**WHAT THE TASK ASKS**
Retype every entry exactly, character for character.

Excerpts from a dataset:
------------------------------
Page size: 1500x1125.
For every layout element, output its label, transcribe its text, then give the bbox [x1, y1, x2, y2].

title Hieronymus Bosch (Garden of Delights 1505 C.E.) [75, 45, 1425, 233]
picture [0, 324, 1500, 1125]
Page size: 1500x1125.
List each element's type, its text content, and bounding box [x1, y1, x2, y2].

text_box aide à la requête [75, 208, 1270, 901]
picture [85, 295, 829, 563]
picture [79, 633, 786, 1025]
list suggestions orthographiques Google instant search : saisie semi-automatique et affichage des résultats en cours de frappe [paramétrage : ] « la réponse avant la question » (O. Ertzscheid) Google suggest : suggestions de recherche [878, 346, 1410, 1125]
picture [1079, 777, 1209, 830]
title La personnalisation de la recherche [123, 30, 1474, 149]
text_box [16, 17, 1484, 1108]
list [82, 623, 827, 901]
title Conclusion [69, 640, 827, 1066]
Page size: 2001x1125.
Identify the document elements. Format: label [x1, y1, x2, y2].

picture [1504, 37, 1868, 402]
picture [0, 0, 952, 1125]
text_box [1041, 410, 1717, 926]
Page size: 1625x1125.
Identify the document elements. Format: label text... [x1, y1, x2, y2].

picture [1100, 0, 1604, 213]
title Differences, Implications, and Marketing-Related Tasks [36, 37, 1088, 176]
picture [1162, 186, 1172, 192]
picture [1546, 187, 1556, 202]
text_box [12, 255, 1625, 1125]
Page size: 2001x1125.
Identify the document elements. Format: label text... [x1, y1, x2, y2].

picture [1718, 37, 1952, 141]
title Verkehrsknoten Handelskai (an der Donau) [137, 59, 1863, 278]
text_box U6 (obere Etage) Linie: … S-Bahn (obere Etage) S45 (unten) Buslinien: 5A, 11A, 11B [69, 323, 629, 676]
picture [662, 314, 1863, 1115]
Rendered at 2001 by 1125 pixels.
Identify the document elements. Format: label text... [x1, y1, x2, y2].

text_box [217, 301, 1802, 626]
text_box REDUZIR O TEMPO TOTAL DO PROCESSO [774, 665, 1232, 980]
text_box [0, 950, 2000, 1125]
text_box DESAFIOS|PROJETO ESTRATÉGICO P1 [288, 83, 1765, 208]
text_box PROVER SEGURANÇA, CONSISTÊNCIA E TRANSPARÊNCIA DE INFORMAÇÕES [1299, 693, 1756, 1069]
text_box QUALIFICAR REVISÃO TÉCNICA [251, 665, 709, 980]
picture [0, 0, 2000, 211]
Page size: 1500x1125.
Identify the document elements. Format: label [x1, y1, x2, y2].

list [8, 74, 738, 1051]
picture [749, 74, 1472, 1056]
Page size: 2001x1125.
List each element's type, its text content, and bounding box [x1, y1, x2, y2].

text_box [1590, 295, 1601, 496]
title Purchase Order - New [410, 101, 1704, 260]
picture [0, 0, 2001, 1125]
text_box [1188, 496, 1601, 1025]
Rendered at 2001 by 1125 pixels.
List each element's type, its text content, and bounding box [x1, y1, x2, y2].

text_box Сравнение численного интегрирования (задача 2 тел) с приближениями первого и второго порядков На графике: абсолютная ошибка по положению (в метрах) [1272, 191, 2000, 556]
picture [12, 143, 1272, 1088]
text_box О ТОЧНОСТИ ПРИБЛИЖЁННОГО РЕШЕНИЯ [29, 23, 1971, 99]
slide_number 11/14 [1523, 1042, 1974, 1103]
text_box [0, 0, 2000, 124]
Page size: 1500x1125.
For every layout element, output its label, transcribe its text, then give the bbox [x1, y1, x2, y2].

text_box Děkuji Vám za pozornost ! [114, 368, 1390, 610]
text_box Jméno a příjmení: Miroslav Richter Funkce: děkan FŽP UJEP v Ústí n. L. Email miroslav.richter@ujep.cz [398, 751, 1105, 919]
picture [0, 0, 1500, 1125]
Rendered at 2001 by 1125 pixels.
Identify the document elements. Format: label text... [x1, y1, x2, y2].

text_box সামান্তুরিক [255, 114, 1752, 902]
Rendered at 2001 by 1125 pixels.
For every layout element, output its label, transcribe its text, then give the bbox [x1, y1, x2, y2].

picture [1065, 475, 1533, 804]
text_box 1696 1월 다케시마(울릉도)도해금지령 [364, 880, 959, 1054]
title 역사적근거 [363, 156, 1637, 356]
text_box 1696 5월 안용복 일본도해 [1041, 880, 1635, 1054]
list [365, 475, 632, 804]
------------------------------
**RESPONSE TO THE EXERCISE**
Page size: 1500x1125.
For every layout element, output its label, transcribe its text, then give the bbox [x1, y1, x2, y2].

title Hieronymus Bosch (Garden of Delights 1505 C.E.) [75, 45, 1425, 233]
picture [0, 324, 1500, 1125]
Page size: 1500x1125.
List each element's type, its text content, and bounding box [x1, y1, x2, y2].

text_box aide à la requête [75, 208, 1270, 901]
picture [85, 295, 829, 563]
picture [79, 633, 786, 1025]
list suggestions orthographiques Google instant search : saisie semi-automatique et affichage des résultats en cours de frappe [paramétrage : ] « la réponse avant la question » (O. Ertzscheid) Google suggest : suggestions de recherche [878, 346, 1410, 1125]
picture [1079, 777, 1209, 830]
title La personnalisation de la recherche [123, 30, 1474, 149]
text_box [16, 17, 1484, 1108]
list [82, 623, 827, 901]
title Conclusion [69, 640, 827, 1066]
Page size: 2001x1125.
Identify the document elements. Format: label [x1, y1, x2, y2].

picture [1504, 37, 1868, 402]
picture [0, 0, 952, 1125]
text_box [1041, 410, 1717, 926]
Page size: 1625x1125.
Identify the document elements. Format: label text... [x1, y1, x2, y2].

picture [1100, 0, 1604, 213]
title Differences, Implications, and Marketing-Related Tasks [36, 37, 1088, 176]
picture [1162, 186, 1172, 192]
picture [1546, 187, 1556, 202]
text_box [12, 255, 1625, 1125]
Page size: 2001x1125.
Identify the document elements. Format: label text... [x1, y1, x2, y2].

picture [1718, 37, 1952, 141]
title Verkehrsknoten Handelskai (an der Donau) [137, 59, 1863, 278]
text_box U6 (obere Etage) Linie: … S-Bahn (obere Etage) S45 (unten) Buslinien: 5A, 11A, 11B [69, 323, 629, 676]
picture [662, 314, 1863, 1115]
Rendered at 2001 by 1125 pixels.
Identify the document elements. Format: label text... [x1, y1, x2, y2].

text_box [217, 301, 1802, 626]
text_box REDUZIR O TEMPO TOTAL DO PROCESSO [774, 665, 1232, 980]
text_box [0, 950, 2000, 1125]
text_box DESAFIOS|PROJETO ESTRATÉGICO P1 [288, 83, 1765, 208]
text_box PROVER SEGURANÇA, CONSISTÊNCIA E TRANSPARÊNCIA DE INFORMAÇÕES [1299, 693, 1756, 1069]
text_box QUALIFICAR REVISÃO TÉCNICA [251, 665, 709, 980]
picture [0, 0, 2000, 211]
Page size: 1500x1125.
Identify the document elements. Format: label [x1, y1, x2, y2].

list [8, 74, 738, 1051]
picture [749, 74, 1472, 1056]
Page size: 2001x1125.
List each element's type, its text content, and bounding box [x1, y1, x2, y2].

text_box [1590, 295, 1601, 496]
title Purchase Order - New [410, 101, 1704, 260]
picture [0, 0, 2001, 1125]
text_box [1188, 496, 1601, 1025]
Rendered at 2001 by 1125 pixels.
List each element's type, its text content, and bounding box [x1, y1, x2, y2].

text_box Сравнение численного интегрирования (задача 2 тел) с приближениями первого и второго порядков На графике: абсолютная ошибка по положению (в метрах) [1272, 191, 2000, 556]
picture [12, 143, 1272, 1088]
text_box О ТОЧНОСТИ ПРИБЛИЖЁННОГО РЕШЕНИЯ [29, 23, 1971, 99]
slide_number 11/14 [1523, 1042, 1974, 1103]
text_box [0, 0, 2000, 124]
Page size: 1500x1125.
For every layout element, output its label, transcribe its text, then give the bbox [x1, y1, x2, y2].

text_box Děkuji Vám za pozornost ! [114, 368, 1390, 610]
text_box Jméno a příjmení: Miroslav Richter Funkce: děkan FŽP UJEP v Ústí n. L. Email miroslav.richter@ujep.cz [398, 751, 1105, 919]
picture [0, 0, 1500, 1125]
Rendered at 2001 by 1125 pixels.
Identify the document elements. Format: label text... [x1, y1, x2, y2].

text_box সামান্তুরিক [255, 114, 1752, 902]
Rendered at 2001 by 1125 pixels.
For every layout element, output its label, transcribe its text, then give the bbox [x1, y1, x2, y2].

picture [1065, 475, 1533, 804]
text_box 1696 1월 다케시마(울릉도)도해금지령 [364, 880, 959, 1054]
title 역사적근거 [363, 156, 1637, 356]
text_box 1696 5월 안용복 일본도해 [1041, 880, 1635, 1054]
list [365, 475, 632, 804]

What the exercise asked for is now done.